On early user use cases, we're seeing a few patterns stand out:
Individual traders setting up personal market monitoring agents that deliver daily briefs, track positions, and proactively flag opportunities
Game creators with zero dev background building playable games entirely through natural language conversation
Content creators running end-to-end short drama and comic production pipelines on the 24/7 cloud VM
The common thread: tasks that need to keep running when you're not watching, and get better the more you use them. That's where MuleRun's always-on VM and self-evolution really click.
You can browse real user cases here: https://mulerun.com/use-cases?tab=featured
@sylvunny That makes sense. The “always-on” angle is the interesting part.
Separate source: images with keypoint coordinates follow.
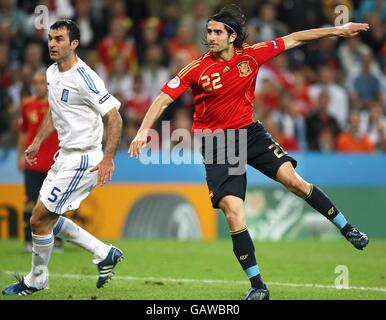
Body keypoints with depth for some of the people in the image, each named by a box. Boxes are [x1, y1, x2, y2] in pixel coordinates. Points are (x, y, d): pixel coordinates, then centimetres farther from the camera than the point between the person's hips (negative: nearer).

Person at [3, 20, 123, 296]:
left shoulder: (84, 78, -21)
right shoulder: (52, 73, 7)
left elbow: (114, 117, -22)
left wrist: (108, 159, -27)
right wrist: (38, 143, 20)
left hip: (83, 159, -9)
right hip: (65, 156, 9)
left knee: (39, 219, -5)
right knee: (49, 219, 14)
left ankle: (36, 280, 15)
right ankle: (105, 254, 24)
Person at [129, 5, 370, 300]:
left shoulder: (252, 55, -5)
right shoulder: (198, 69, -12)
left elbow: (293, 40, 5)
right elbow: (164, 98, -11)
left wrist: (336, 31, 9)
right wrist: (144, 129, -24)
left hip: (250, 132, 2)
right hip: (216, 142, -2)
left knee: (293, 179, -15)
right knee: (233, 213, -12)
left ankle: (346, 229, 6)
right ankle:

From what I’m seeing, this could be very strong for building persistent agents, not just one-off tasks.
Curious — are most users technical, or are non-technical users actually getting real results with it?
“Raise your AI and watch it evolve” is such a cool framing! Curious how fast the learning actually happens in real usage.
MuleRun
@blink_66 I guarantee it will blow you away!
MuleRun
@blink_66 Glad that framing resonates — it really does capture how we think about the relationship between user and agent!
On learning speed: it's genuinely two-speed. Explicit preferences — tone, format, recurring instructions — are picked up immediately and carried forward from your very first sessions. The deeper layer, where MuleRun starts anticipating workflows and acting ahead of you, builds more gradually as it accumulates real behavioral signal. Most users notice that shift after consistent use over days and weeks rather than hours. The more varied the tasks you run through it, the faster that model of you sharpens. It compounds — which is kind of the whole point.
This would be a game changer for AI. It seems like a lot of AI eb and flow knowing your working style etc but a dedicated AI would be awesome almost like building your own AI platform.
MuleRun
@krystle_berry That's literally the vision — your own AI platform that compounds on everything you do. Most AI tools are shared infrastructure with no memory of you. We flipped that. Your MuleRun instance is yours alone — it builds up knowledge, adapts to your style, and never resets.
MuleRun
@alexander_miller_bakewell Appreciate you flagging this! You're right on both counts — we definitely want to know, and it's getting fixed. Mobile pricing page should be clean shortly. Thanks for checking us out, and feel free to ping me if you hit anything else.